> **Instructions to follow**
Reproduce the entries exactly, but keep the pictures out of the copy.

> **Material shown**
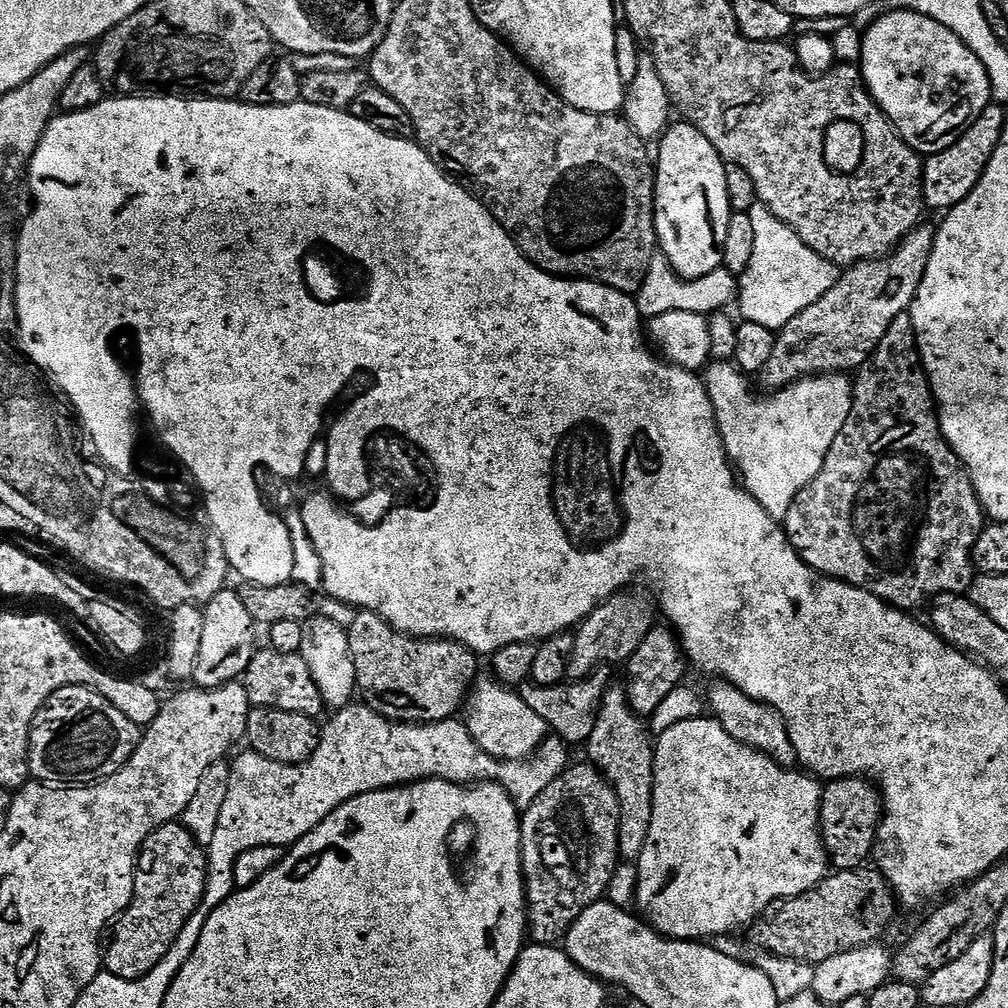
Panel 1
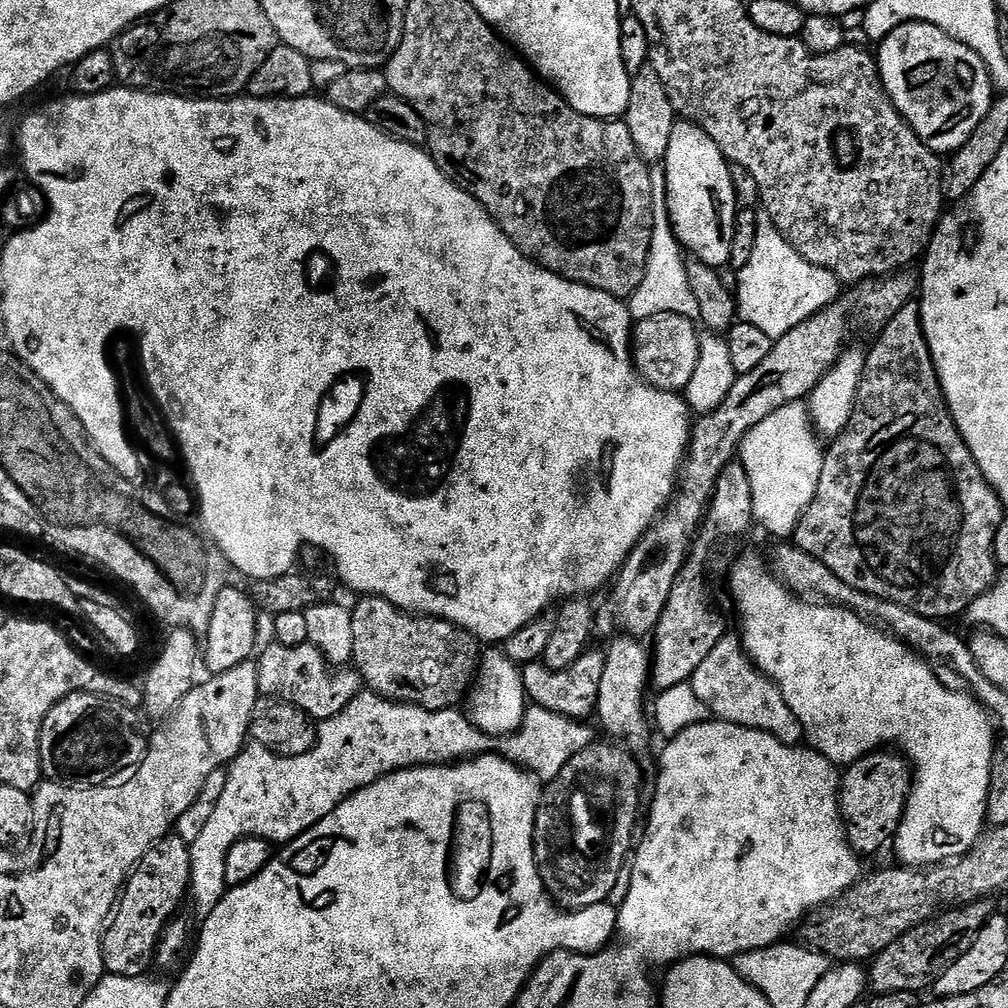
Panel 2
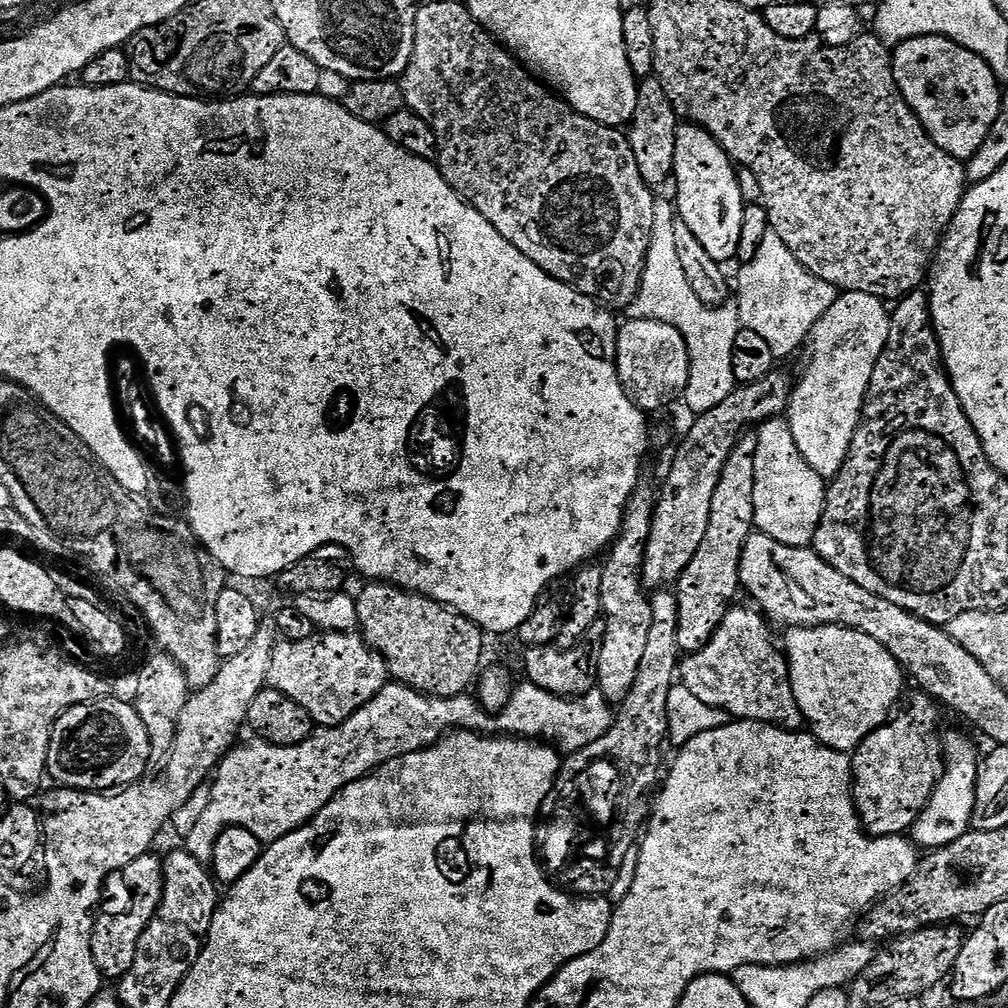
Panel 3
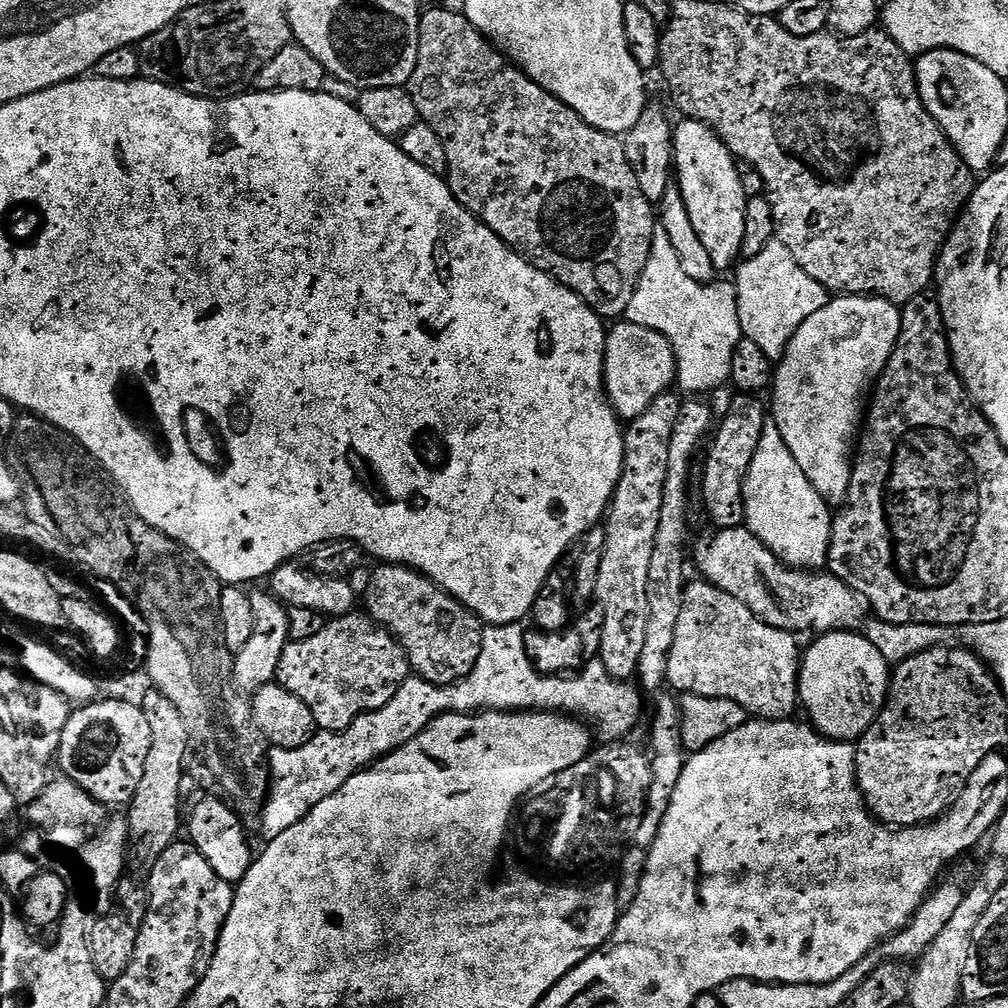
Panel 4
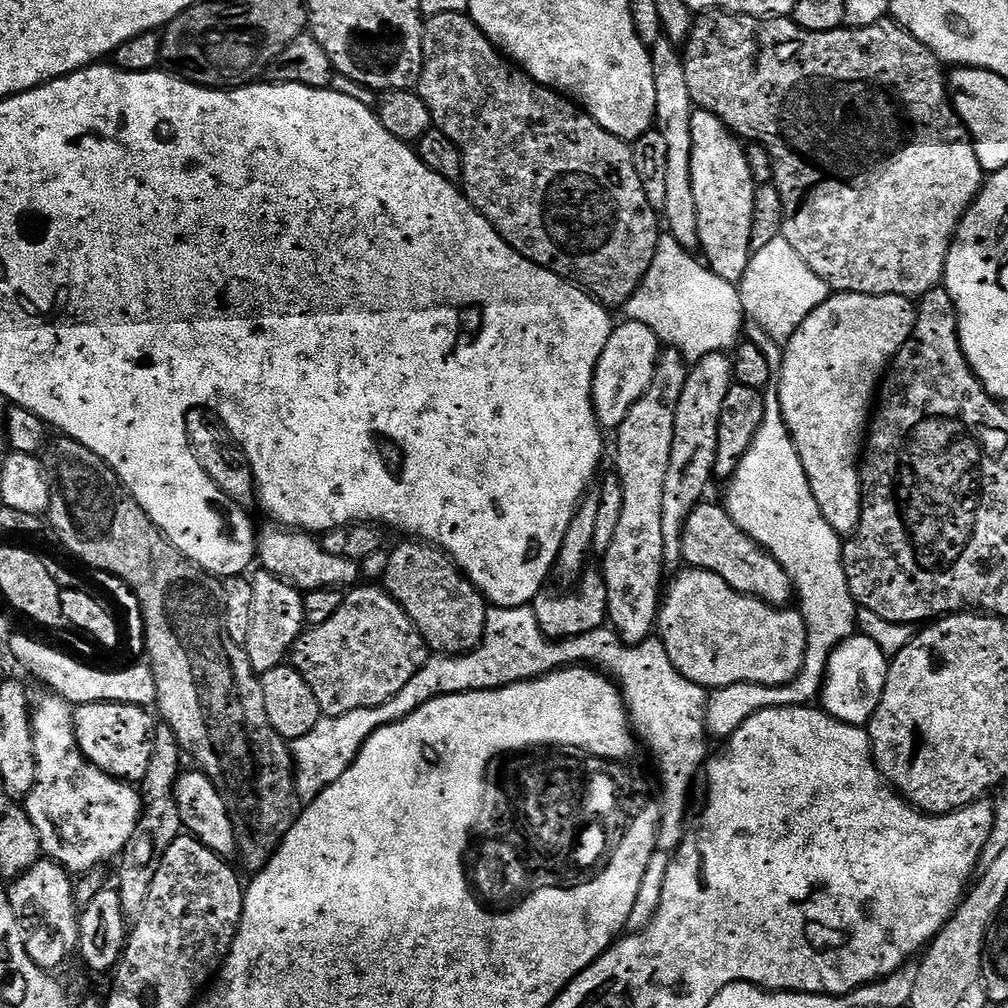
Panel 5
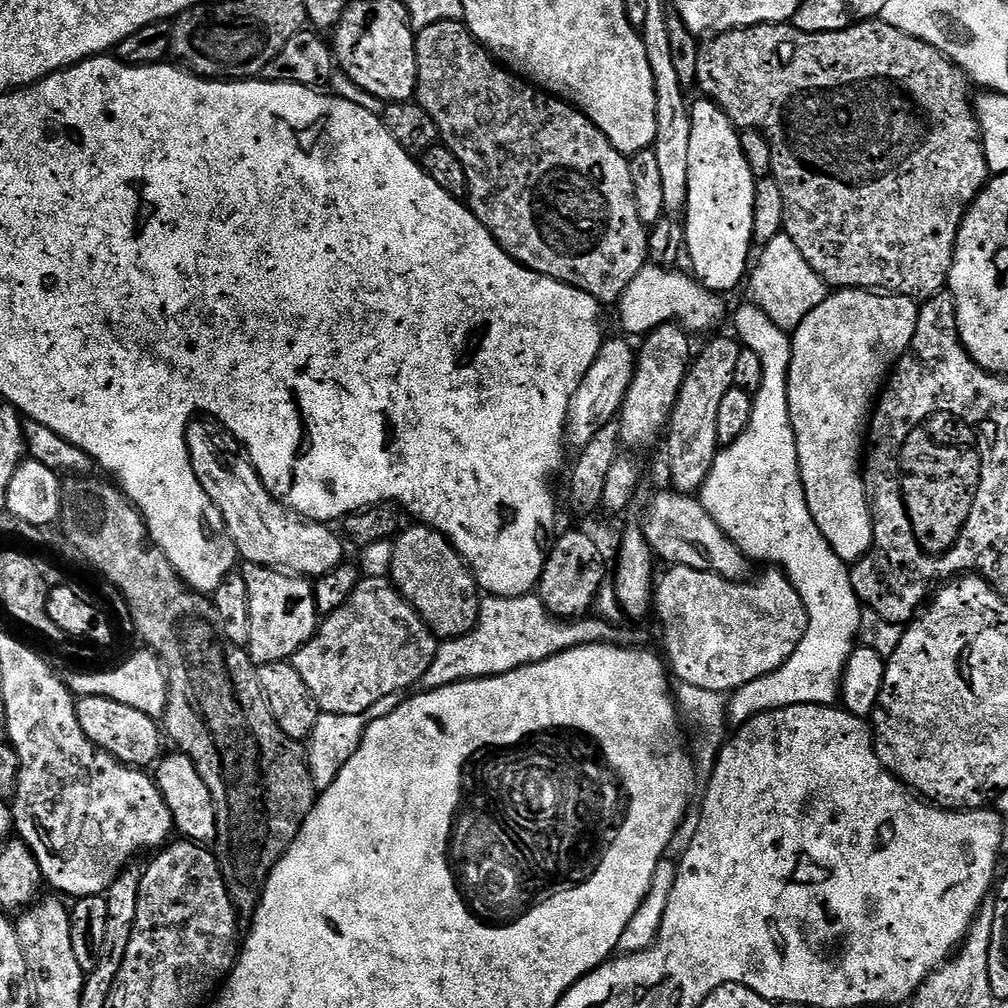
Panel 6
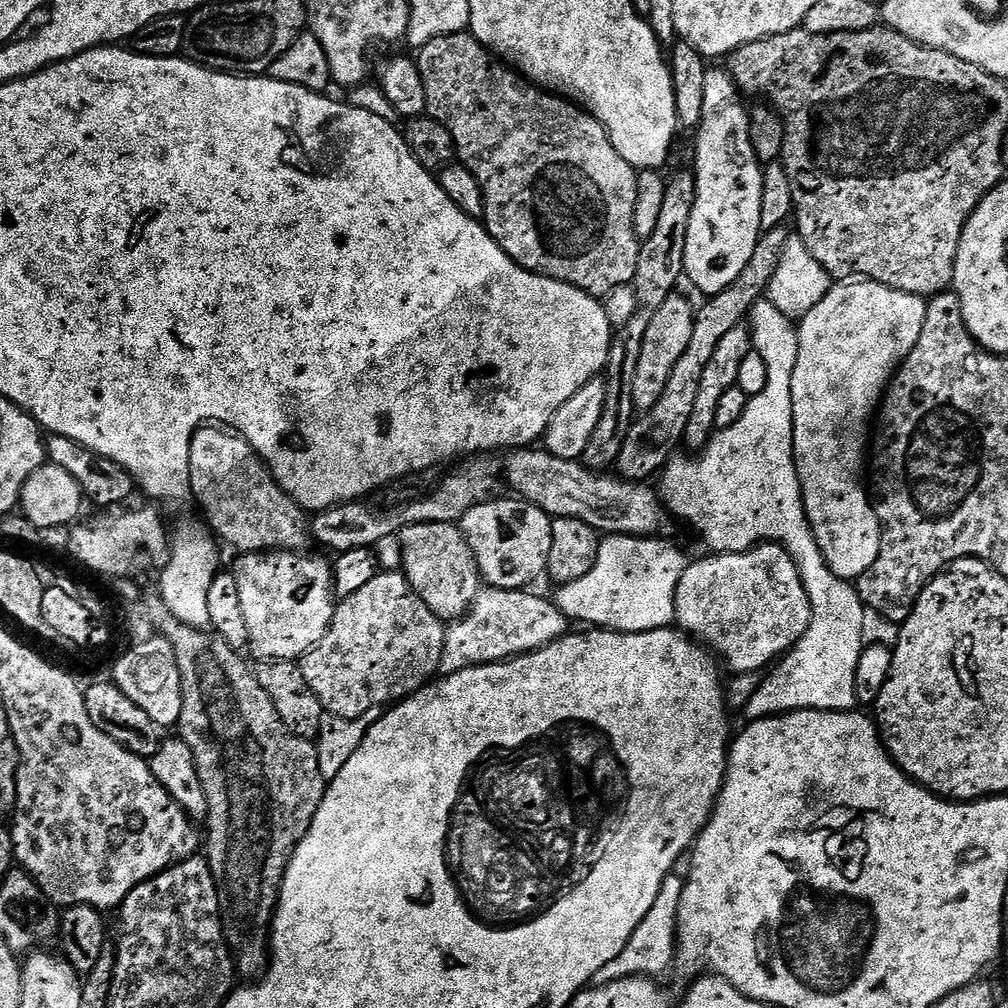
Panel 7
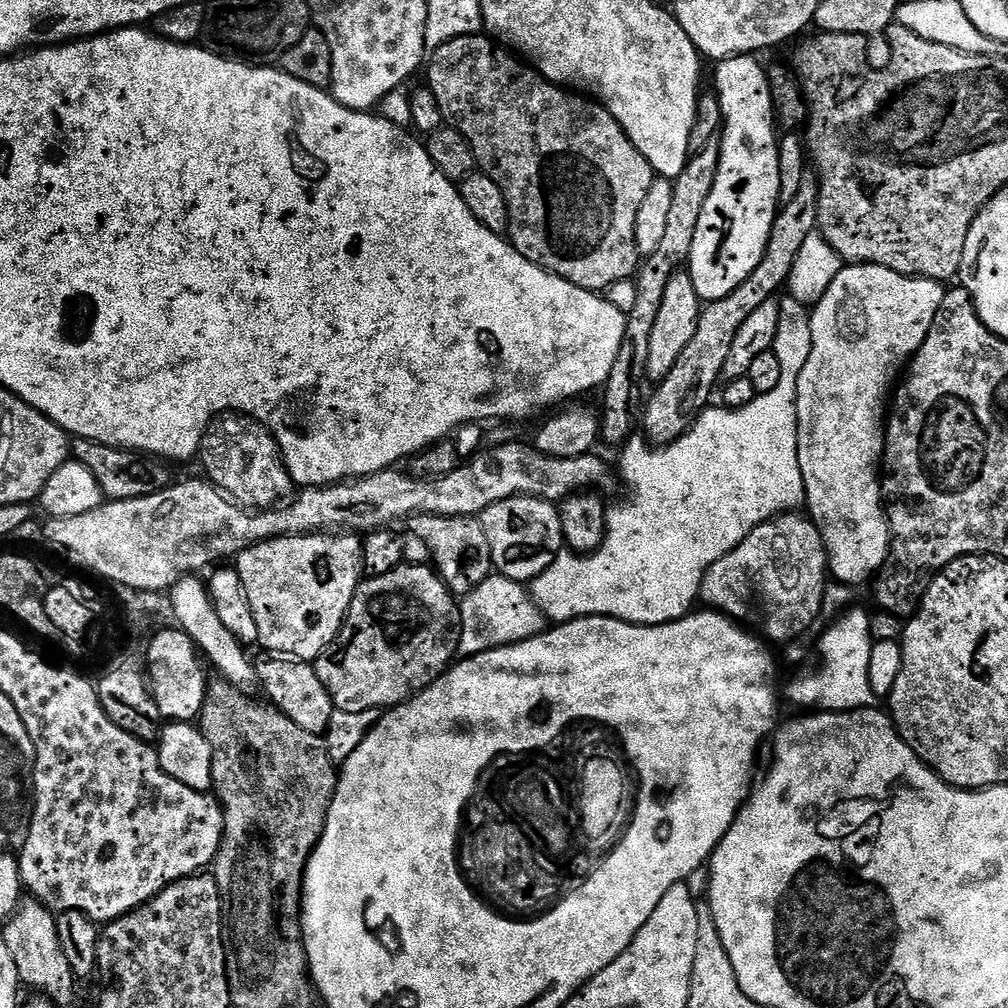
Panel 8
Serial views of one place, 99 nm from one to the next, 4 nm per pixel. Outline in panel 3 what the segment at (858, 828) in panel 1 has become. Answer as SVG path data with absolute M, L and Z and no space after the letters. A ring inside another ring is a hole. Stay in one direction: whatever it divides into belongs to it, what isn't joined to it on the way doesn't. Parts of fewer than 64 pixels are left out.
M910 692L903 697L898 711L888 723L875 728L851 753L852 797L860 824L869 836L905 835L930 802L936 782L944 771L941 705L924 692Z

> **Finished exercise**
Panel 1
Panel 2
Panel 3
Panel 4
Panel 5
Panel 6
Panel 7
Panel 8
Serial views of one place, 99 nm from one to the next, 4 nm per pixel. Outline in panel 3 what the segment at (858, 828) in panel 1 has become. Answer as SVG path data with absolute M, L and Z and no space after the letters. A ring inside another ring is a hole. Stay in one direction: whatever it divides into belongs to it, what isn't joined to it on the way doesn't. Parts of fewer than 64 pixels are left out.
M910 692L903 697L898 711L888 723L875 728L851 753L852 797L860 824L869 836L905 835L930 802L936 782L944 771L941 705L924 692Z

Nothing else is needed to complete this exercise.